> _TASK LIST_
(1) In the news report on Kosovo's prison deradicalization agreement, which agency will lead the vetting of imams before they are accredited for the program?
(2) Duplicate the portion of the news report on Kosovo's prison deradicalization agreement from "Five imams have" up to and including "have been acquitted.".

> _EXTRACT PROVIDED_

By Perparim Isufi
Kosovo’s Ministry of Justice and Islamic Community have signed an agreement on engaging imams to help radicalised Muslims who have been arrested or jailed for terrorism.
Kosovo Justice Minister Abelard Tahiri on Friday signed a deal with the body representing the country’s Muslim clerics, the BIK, on deradicalising prisoners charged or convicted of terrorism.
“We already have a proposal from the Islamic Community and we expect they will help in deradicalisation of those who have returned from the wars in Syria and Iraq,” Tahiri said.
Before accrediting clerics for the program, imams will have to undergo a vetting procedure led by the Kosovo Intelligence Agency, AKI.
“We cannot leave anything to accident,” the minister said.
“I believe that we have the capacities to control this process,” he added, noting that the agrement clarifies also what literature will be allowed inside prison cells.
“Now everything will be authorised,” he explained.
The head of of the BIK, Naim Ternava, said the official Islamic community wanted to contribute to the deradicalisation drive inside the country’s prisons.
“Radicalisation and extremism have nothing to do with Islam,” Ternava said.
Eyeing its eventual inclusion in the European Union, Kosovo has taken the threat of Islamist extemism seriously in recent years.
Five imams have been charged with terrorism since late 2014. One of them, Zeqirja Qazimi, from Gjilan, is serving a 10-year jail sentence while the four others have been acquitted.

> _PROVIDED INFORMATION_
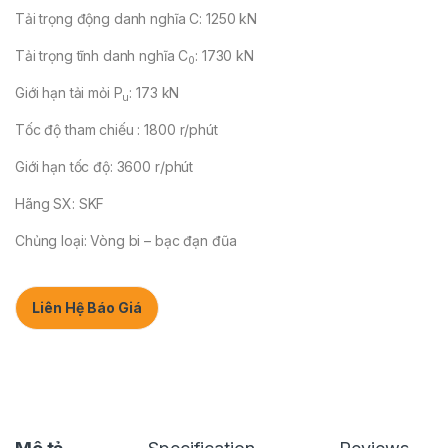
Tải trọng động danh nghĩa C: 1250 kN
Tải trọng tĩnh danh nghĩa C
: 1730 kN
0
Giới hạn tải mỏi P
: 173 kN
u
Tốc độ tham chiếu : 1800 r/phút
Giới hạn tốc độ: 3600 r/phút
Hãng SX: SKF
Chủng loại: Vòng bi – bạc đạn đũa
Liên Hệ Báo Giá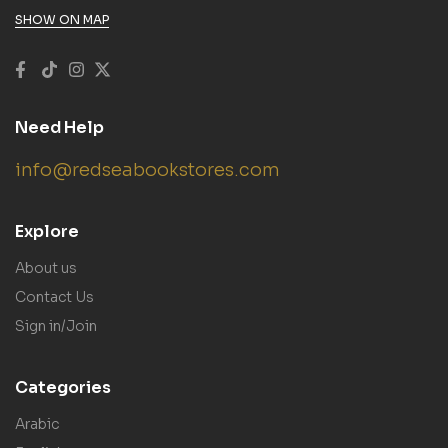
SHOW ON MAP
Need Help
info@redseabookstores.com
Explore
About us
Contact Us
Sign in/Join
Categories
Arabic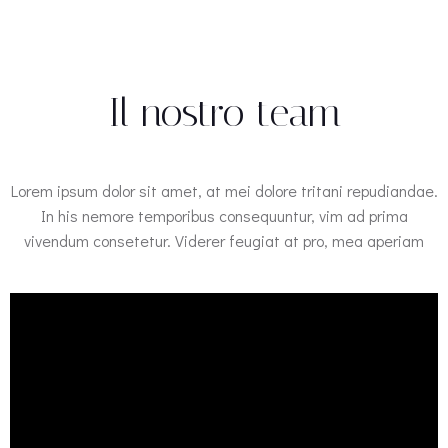
Il nostro team
Lorem ipsum dolor sit amet, at mei dolore tritani repudiandae.
In his nemore temporibus consequuntur, vim ad prima
vivendum consetetur. Viderer feugiat at pro, mea aperiam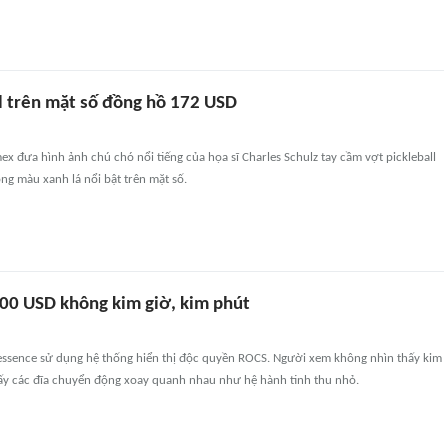
ll trên mặt số đồng hồ 172 USD
x đưa hình ảnh chú chó nổi tiếng của họa sĩ Charles Schulz tay cầm vợt pickleball
ng màu xanh lá nổi bật trên mặt số.
00 USD không kim giờ, kim phút
ssence sử dụng hệ thống hiển thị độc quyền ROCS. Người xem không nhìn thấy kim
ấy các đĩa chuyển động xoay quanh nhau như hệ hành tinh thu nhỏ.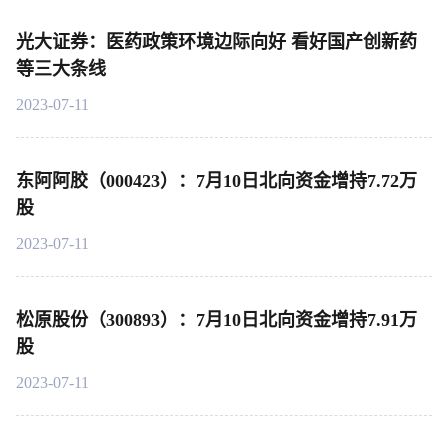
光大证券：医药政策环境边际向好 看好国产创新药
等三大条线
2023-07-11
东阿阿胶（000423）：7月10日北向资金增持7.72万
股
2023-07-11
松原股份（300893）：7月10日北向资金增持7.91万
股
2023-07-11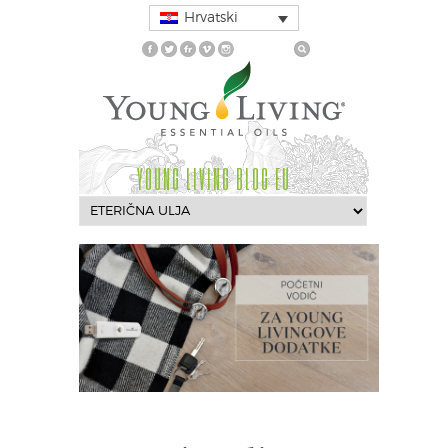
Hrvatski
YOUNG LIVING BLOG EU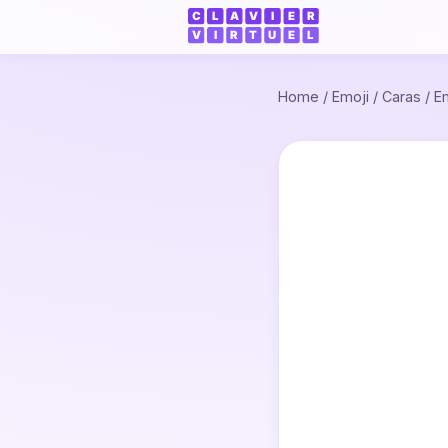
Home
/
Emoji
/
Caras
/
E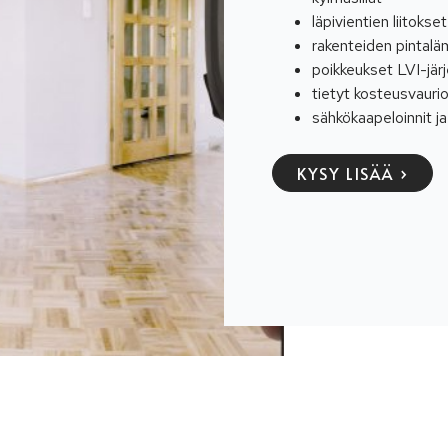
läpivientien liitokset
rakenteiden pintalä
poikkeukset LVI-jär
tietyt kosteusvauri
sähkökaapeloinnit ja 
KYSY LISÄÄ ›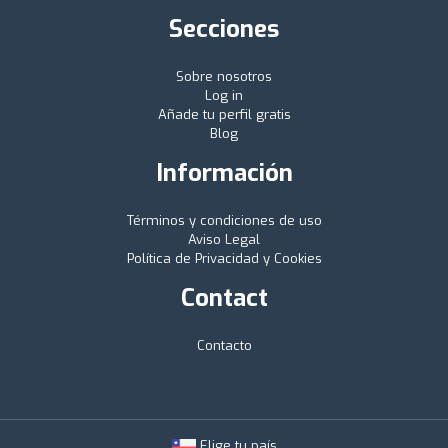
Secciones
Sobre nosotros
Log in
Añade tu perfil gratis
Blog
Información
Términos y condiciones de uso
Aviso Legal
Política de Privacidad y Cookies
Contact
Contacto
Elige tu país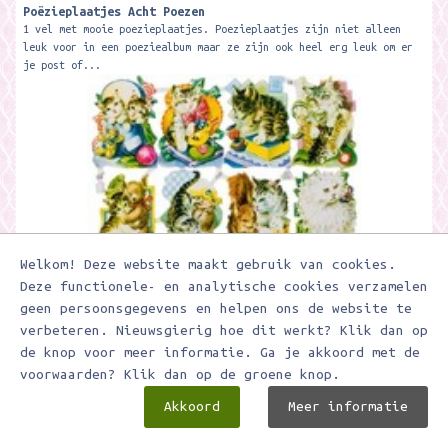
Poëzieplaatjes Acht Poezen
1 vel met mooie poezieplaatjes. Poezieplaatjes zijn niet alleen
leuk voor in een poeziealbum maar ze zijn ook heel erg leuk om er
je post of...
Welkom! Deze website maakt gebruik van cookies.
€ 1,45
Deze functionele- en analytische cookies verzamelen
geen persoonsgegevens en helpen ons de website te
verbeteren. Nieuwsgierig hoe dit werkt? Klik dan op
In winkelwagen
de knop voor meer informatie. Ga je akkoord met de
voorwaarden? Klik dan op de groene knop.
Toevoegen aan verlanglijstje
Akkoord
Meer informatie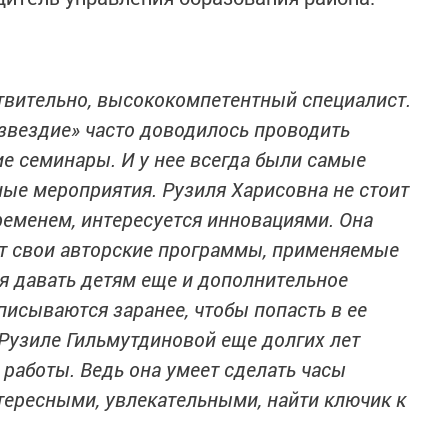
твительно, высококомпетентный специалист.
озвездие» часто доводилось проводить
е семинары. И у нее всегда были самые
ые мероприятия. Рузиля Харисовна не стоит
временем, интересуется инновациями. Она
т свои авторские программы, применяемые
мя давать детям еще и дополнительное
писываются заранее, чтобы попасть в ее
 Рузиле Гильмутдиновой еще долгих лет
работы. Ведь она умеет сделать часы
тересными, увлекательными, найти ключик к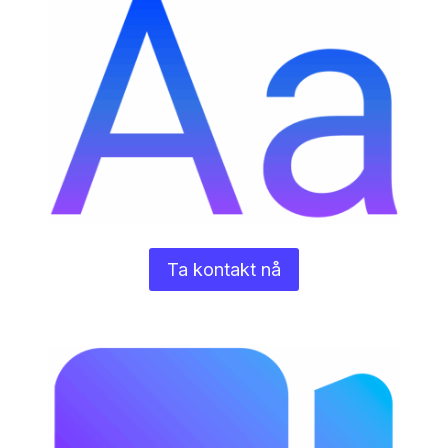
Ta kontakt nå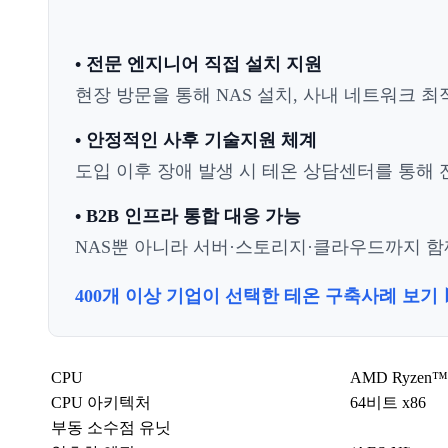
• 전문 엔지니어 직접 설치 지원
현장 방문을 통해 NAS 설치, 사내 네트워크 최
• 안정적인 사후 기술지원 체계
도입 이후 장애 발생 시 테온 상담센터를 통해 전
• B2B 인프라 통합 대응 가능
NAS뿐 아니라 서버·스토리지·클라우드까지 함께
400개 이상 기업이 선택한 테온 구축사례 보기 
CPU
AMD Ryzen
CPU 아키텍처
64비트 x86
부동 소수점 유닛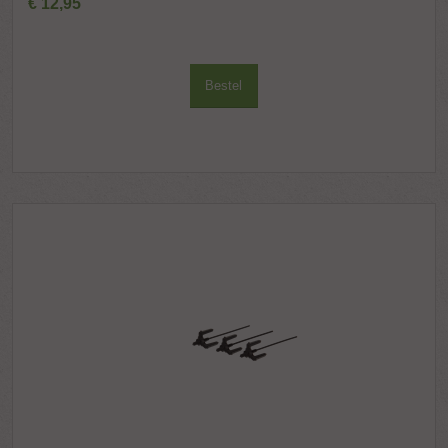
€
12
,
95
Bestel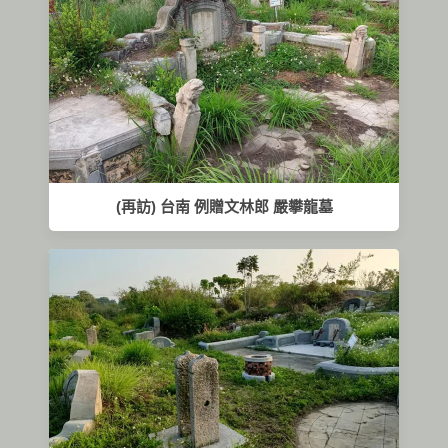
(再訪) 台南 例贈文林郎 嚴攀龍墓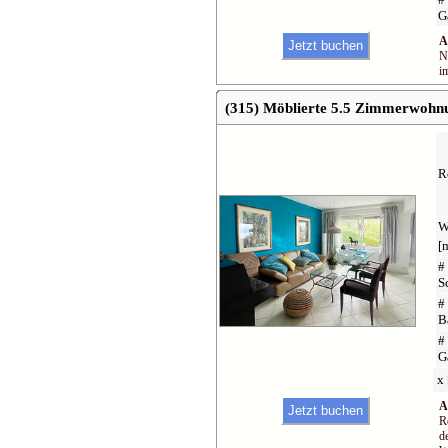
G
A
N
i
(315) Möblierte 5.5 Zimmerwohnun
R
W
[
#
S
#
B
#
G
x
A
R
d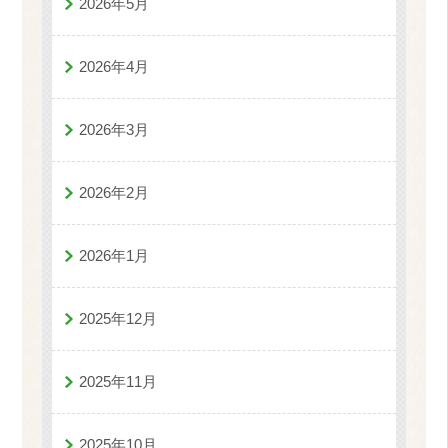
2026年5月
2026年4月
2026年3月
2026年2月
2026年1月
2025年12月
2025年11月
2025年10月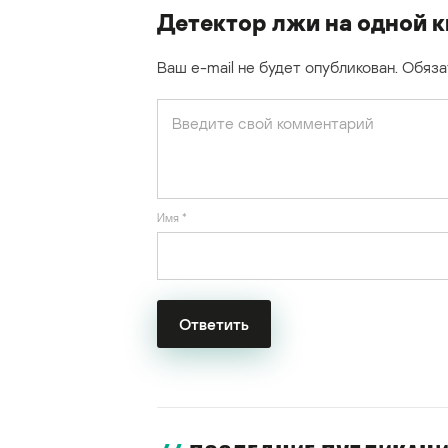
Детектор лжи на одной 
Ваш e-mail не будет опубликован.
Обяза
Имя
*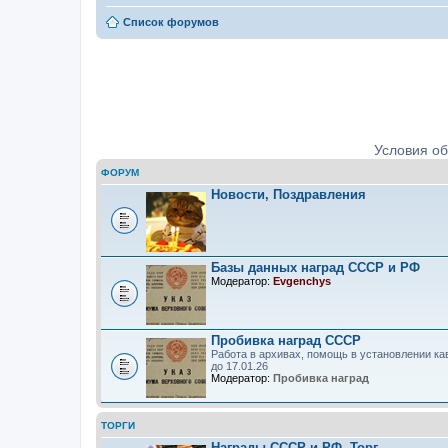
Список форумов
Ордена, медали, знаки. Определе
Условия о
ФОРУМ
Новости, Поздравления
Базы данных наград СССР и РФ
Модератор:
Evgenchys
Пробивка наград СССР
Работа в архивах, помощь в установлении ка
до 17.01.26
Модератор:
Пробивка наград
ТОРГИ
Награды СССР и РФ. Торг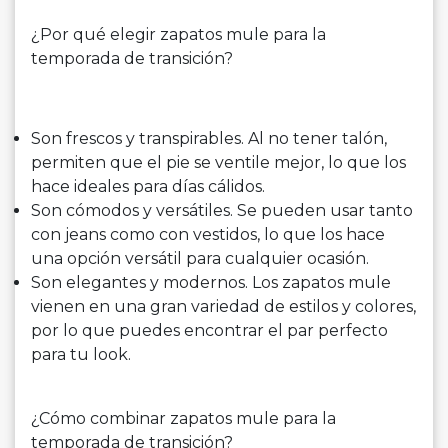
¿Por qué elegir zapatos mule para la
temporada de transición?
Son frescos y transpirables. Al no tener talón,
permiten que el pie se ventile mejor, lo que los
hace ideales para días cálidos.
Son cómodos y versátiles. Se pueden usar tanto
con jeans como con vestidos, lo que los hace
una opción versátil para cualquier ocasión.
Son elegantes y modernos. Los zapatos mule
vienen en una gran variedad de estilos y colores,
por lo que puedes encontrar el par perfecto
para tu look.
¿Cómo combinar zapatos mule para la
temporada de transición?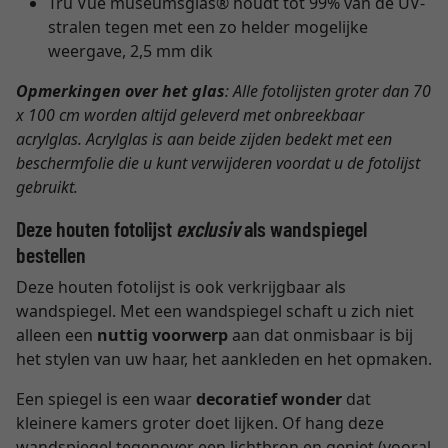
Tru Vue museumsglas® houdt tot 99% van de UV-
stralen tegen met een zo helder mogelijke
weergave, 2,5 mm dik
Opmerkingen over het glas
: Alle fotolijsten groter dan 70
x 100 cm worden altijd geleverd met onbreekbaar
acrylglas. Acrylglas is aan beide zijden bedekt met een
beschermfolie die u kunt verwijderen voordat u de fotolijst
gebruikt.
Deze houten fotolijst
exclusiv
als wandspiegel
bestellen
Deze houten fotolijst is ook verkrijgbaar als
wandspiegel. Met een wandspiegel schaft u zich niet
alleen een
nuttig voorwerp
aan dat onmisbaar is bij
het stylen van uw haar, het aankleden en het opmaken.
Een spiegel is een waar
decoratief wonder
dat
kleinere kamers groter doet lijken. Of hang deze
wandspiegel tegenover een lichtbron en geniet (vooral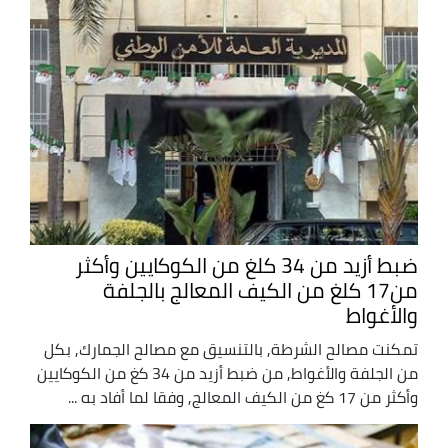
ضبط أزيد من 34 كلغ من الكوكايين وأكثر
من17 كلغ من الكيف المعالج بالجلفة
والأغواط
تمكنت مصالح الشرطة, بالتنسيق مع مصالح الجمارك, بكل
من الجلفة والأغواط, من ضبط أزيد من 34 كغ من الكوكايين
وأكثر من 17 كغ من الكيف المعالج, وفقا لما أفاد به ...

> _ANSWERS TO THIS EXERCISE_
(1) The Kosovo Intelligence Agency, AKI.

(2)
Five imams have been charged with terrorism since late 2014. One of them, Zeqirja Qazimi, from Gjilan, is serving a 10-year jail sentence while the four others have been acquitted.